Changing the Game for Better Irma Recovery
As a grants manager overseeing more than four disaster funds right now, I’ve spent a lot of time recently thinking about one thing: what does it look like to not just improve areas of funding we already do well, but use those funding streams to change communities for the better during recovery? Last week, in […]
As a grants manager overseeing more than four disaster funds right now, I’ve spent a lot of time recently thinking about one thing: what does it look like to not just improve areas of funding we already do well, but use those funding streams to change communities for the better during recovery?
Last week, in Florida, I drove from Orlando to the Key West. As you know if you’re from Florida, this is quite a drive. When I reached the Upper Keys, it was easy to see light traces of the storm. But through the Upper Keys and even the Middle Keys, I saw a lot of construction sites and crews, hard at work.
“This is a good sign,” I remember thinking to myself.
Then I hit the lower part of the Middle Keys – Cudjoe, Summerland, Big Pine and others. Here, there were still piles of debris along the roads. Many gas stations and businesses still had tarps over parts of the buildings. One sign said, “open with diesel fuel only.”
At that point, I thought back to how long it had been since Hurricane Irma hit. Seven months.
I heard stories about how much things had improved during my meetings in Monroe County.
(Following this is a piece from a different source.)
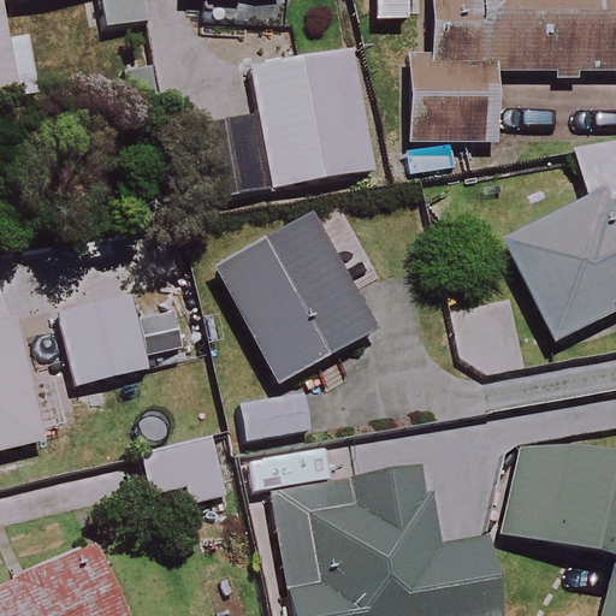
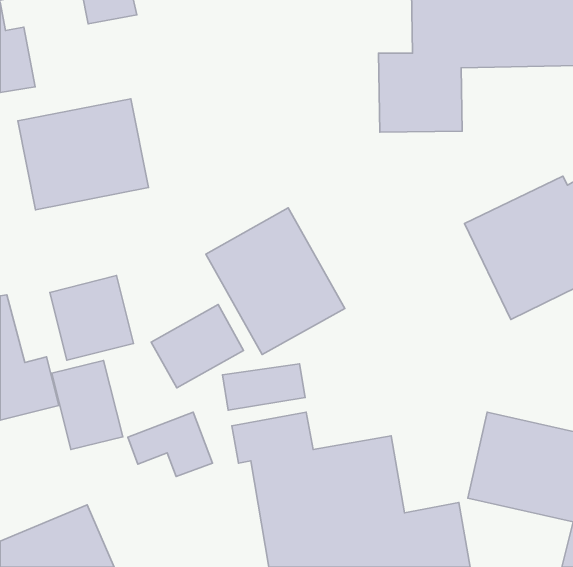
building: [183,45,373,200] -> none
building: none -> [18,99,148,210]
building: none -> [151,305,244,388]
building: none -> [52,361,123,449]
How at first, there was sand drifted like snow. How everyone brought debris and destroyed belongings to the sides of U.S. Route 1 to be picked up, and it was depressing to drive through it every day. Now, there are bigger problems. For starters, there is the ever-crushing housing crisis that existed in some part before the hurricane, but now exacerbated and on the verge of pushing the working class out of the Keys for good, and with it, much of Florida’s tourism industry. There is also a deep mental health need in a place where high suicide rates before the storm have skyrocketed after it.
When I drove out of the Florida Keys on the second day, I thought I had a good assessment and a solid plan to pitch to CDP’s grant oversight committee. Then I started to second guess it. I’ve been challenged a lot recently in how I think about grants and philanthropy – a major disaster every two or three weeks for three months straight will do that. As I drove West in Florida, through those beautiful Everglades, I thought to myself that philanthropy could do better.
Those of us working in Florida have to be willing to look at things differently, to not just perhaps improve our batting average, but change our game. Permanently and for the better. And that led me here:
It’s not enough to only address the symptoms. I am a firm advocate of funding mental health needs in a disaster. I think the data suggests that the repeated and long-term stress placed on those who experience a disaster leads to trauma down the road, higher divorce rates in subsequent years, and increased anxiety in children. We can’t ignore it. We also can’t just put a Band-Aid on the symptoms. If part of what is causing someone stress is that they are struggling to deal with a home destroyed by a storm (and the lack of adequate resources to get into a secure home again) or the loss of a job (farm and ag communities and hospitality and tourism workers often take the brunt of it), then we as philanthropists have to be in the business of addressing the root causes. All the counseling in the world won’t fix the stress of not having a safe home to put your family in.
Taking on bigger problems means stepping out of our comfort zone. It means doing things that aren’t easy. It means coming together and trusting each other. It means bringing partners to the table we aren’t used to working with. That’s okay. It’s okay because in doing so, we must realize that it gets us to our goal: recovering communities in a holistic way by enabling the people who know them best.
We can’t be afraid to go there. You chose philanthropy for a reason. And I’m betting it was because you wanted to change the game, permanently and for the better, both in your work, and in our communities.